Goal 1 -
In the FFT/IFFT processor paper, what hardware architecture style does the proposed processor adopt?

Selected passage -

((

Volume 4, No. 4, March-April 2013
ISSN No. 0976-5697

RESEARCH PAPER
Available Online at www.ijarcs.info

# A Modified Low Power FFT/IFFT Processor for OFDM Applications 

S.Lavanya*, Ms.M.Jasmin<br>PG Scholar*, Assistant Professor<br>Electronics \& Communication Engineering<br>Bharath University<br>alps_lavanya@yahoo.co.in*, rifriz@gmail.com


#### Abstract

Orthogonal Frequency Division Multiplexing (OFDM) often require an inverse fast Fourier transform (IFFT) to produce multiple subcarriers. The read-only memories (ROM's) used to store the twiddle factors, are eliminated in the proposed architecture which applies a reconfigurable complex multiplier and bit-parallel multipliers to achieve a ROM-less FFT/IFFT processor .It adopts a single-path delay feedback style as the proposed hardware architecture, thus consuming lower power than the existing methodology.


Keyword: single-path delay feedback, bit-parallel multipliers, low power.

## I. INTRODUCTION

The Fast Fourier transform (FFT) is the suitable choice for communication purpose since the computational complexity is reduced from $\mathrm{O}\left(\mathrm{N}^{2}\right)$ to $\mathrm{O}(\mathrm{N} \log \mathrm{N})$. Therefore a high-speed performance and hardware reduction can be attained.

))

Goal 2 -
Express part of the listing as a JSON list of strings, one string per line and no blank lines. Begin at the listing line that contains "scientific name: Pollia thyrsiflora" and stop after the line that contains "collector number: EAW 8921".

Data for the task -
((

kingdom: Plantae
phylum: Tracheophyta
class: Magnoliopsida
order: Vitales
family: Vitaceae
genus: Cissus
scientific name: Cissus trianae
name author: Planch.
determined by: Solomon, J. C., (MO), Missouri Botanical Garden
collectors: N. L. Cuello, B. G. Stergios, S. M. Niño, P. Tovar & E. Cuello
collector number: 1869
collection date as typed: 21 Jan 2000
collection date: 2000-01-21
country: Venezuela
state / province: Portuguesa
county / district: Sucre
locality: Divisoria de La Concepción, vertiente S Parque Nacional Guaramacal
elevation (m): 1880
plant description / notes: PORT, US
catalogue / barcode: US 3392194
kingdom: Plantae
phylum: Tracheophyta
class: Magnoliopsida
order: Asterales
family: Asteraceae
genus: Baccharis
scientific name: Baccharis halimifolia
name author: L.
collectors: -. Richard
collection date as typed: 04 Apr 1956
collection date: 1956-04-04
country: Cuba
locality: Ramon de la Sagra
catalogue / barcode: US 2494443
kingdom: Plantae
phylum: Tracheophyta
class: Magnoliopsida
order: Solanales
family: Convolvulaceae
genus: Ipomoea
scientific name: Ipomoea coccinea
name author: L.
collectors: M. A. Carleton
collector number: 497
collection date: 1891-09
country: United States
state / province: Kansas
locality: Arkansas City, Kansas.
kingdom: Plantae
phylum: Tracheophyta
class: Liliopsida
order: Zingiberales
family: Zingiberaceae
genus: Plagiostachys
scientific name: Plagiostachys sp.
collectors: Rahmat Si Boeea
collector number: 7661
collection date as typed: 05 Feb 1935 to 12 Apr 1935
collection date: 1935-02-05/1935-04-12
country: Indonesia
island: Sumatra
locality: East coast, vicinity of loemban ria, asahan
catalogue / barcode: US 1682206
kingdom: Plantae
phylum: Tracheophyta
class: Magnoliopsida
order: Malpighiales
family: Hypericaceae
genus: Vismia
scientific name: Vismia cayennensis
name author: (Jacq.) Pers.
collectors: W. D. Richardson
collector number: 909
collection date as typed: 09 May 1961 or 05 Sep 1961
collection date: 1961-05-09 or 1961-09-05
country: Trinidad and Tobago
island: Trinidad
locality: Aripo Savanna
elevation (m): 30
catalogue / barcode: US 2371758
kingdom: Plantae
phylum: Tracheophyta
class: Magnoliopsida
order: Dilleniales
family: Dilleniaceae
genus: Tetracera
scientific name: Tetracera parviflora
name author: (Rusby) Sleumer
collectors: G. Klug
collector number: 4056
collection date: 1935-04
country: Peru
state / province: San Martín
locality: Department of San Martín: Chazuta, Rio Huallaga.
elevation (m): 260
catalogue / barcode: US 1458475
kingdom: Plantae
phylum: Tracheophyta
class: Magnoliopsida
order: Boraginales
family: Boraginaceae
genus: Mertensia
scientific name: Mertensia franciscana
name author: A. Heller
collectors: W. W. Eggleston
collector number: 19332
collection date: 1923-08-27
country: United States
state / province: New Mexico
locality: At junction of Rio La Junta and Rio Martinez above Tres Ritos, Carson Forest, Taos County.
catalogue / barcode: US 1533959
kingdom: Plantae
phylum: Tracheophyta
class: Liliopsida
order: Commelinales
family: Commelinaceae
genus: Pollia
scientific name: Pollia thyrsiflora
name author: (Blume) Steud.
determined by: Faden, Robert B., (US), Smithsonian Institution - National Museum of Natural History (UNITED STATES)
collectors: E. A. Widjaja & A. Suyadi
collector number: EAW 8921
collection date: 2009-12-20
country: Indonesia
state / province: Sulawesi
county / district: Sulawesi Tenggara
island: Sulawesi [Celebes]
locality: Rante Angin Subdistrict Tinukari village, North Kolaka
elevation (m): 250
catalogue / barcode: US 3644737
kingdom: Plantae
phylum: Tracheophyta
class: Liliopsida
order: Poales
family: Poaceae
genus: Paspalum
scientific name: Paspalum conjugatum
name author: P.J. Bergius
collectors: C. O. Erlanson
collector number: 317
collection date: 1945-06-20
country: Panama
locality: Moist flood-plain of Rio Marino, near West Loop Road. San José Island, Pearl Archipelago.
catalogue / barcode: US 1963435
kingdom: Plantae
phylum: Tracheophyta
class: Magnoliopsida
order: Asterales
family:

))

Written reply 1 -
A single-path delay feedback style.

Written reply 2 -
[
  "scientific name: Pollia thyrsiflora",
  "name author: (Blume) Steud.",
  "determined by: Faden, Robert B., (US), Smithsonian Institution - National Museum of Natural History (UNITED STATES)",
  "collectors: E. A. Widjaja & A. Suyadi",
  "collector number: EAW 8921"
]